Locate every line in the records below that contains the word "largest" and copy each of those lines in full.

◆ ◆ ◆ ◆ ◆

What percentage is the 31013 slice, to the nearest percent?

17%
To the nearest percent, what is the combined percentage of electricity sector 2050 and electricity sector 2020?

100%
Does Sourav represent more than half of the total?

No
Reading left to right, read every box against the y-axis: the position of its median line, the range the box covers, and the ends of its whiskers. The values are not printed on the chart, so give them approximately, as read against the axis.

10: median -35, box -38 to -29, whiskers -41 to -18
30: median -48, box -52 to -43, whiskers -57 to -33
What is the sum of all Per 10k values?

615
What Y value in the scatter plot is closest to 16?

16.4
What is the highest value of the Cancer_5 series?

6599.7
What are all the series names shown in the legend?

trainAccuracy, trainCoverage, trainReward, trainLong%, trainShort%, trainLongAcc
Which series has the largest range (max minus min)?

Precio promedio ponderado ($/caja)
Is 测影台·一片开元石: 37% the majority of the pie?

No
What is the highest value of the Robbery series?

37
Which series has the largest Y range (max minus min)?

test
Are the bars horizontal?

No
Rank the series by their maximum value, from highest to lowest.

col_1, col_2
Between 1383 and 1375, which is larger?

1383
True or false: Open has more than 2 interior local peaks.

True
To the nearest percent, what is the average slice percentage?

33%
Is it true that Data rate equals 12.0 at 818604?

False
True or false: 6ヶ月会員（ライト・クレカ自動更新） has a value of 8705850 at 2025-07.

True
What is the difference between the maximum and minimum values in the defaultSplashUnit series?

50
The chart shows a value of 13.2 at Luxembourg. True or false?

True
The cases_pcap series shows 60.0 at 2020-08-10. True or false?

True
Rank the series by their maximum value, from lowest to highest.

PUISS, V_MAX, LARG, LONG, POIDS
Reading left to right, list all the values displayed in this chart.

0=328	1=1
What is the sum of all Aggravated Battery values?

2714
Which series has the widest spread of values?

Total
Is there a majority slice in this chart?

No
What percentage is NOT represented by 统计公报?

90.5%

◆ ◆ ◆ ◆ ◆

■ Output below:
Which series has the largest range (max minus min)?
Which series has the largest Y range (max minus min)?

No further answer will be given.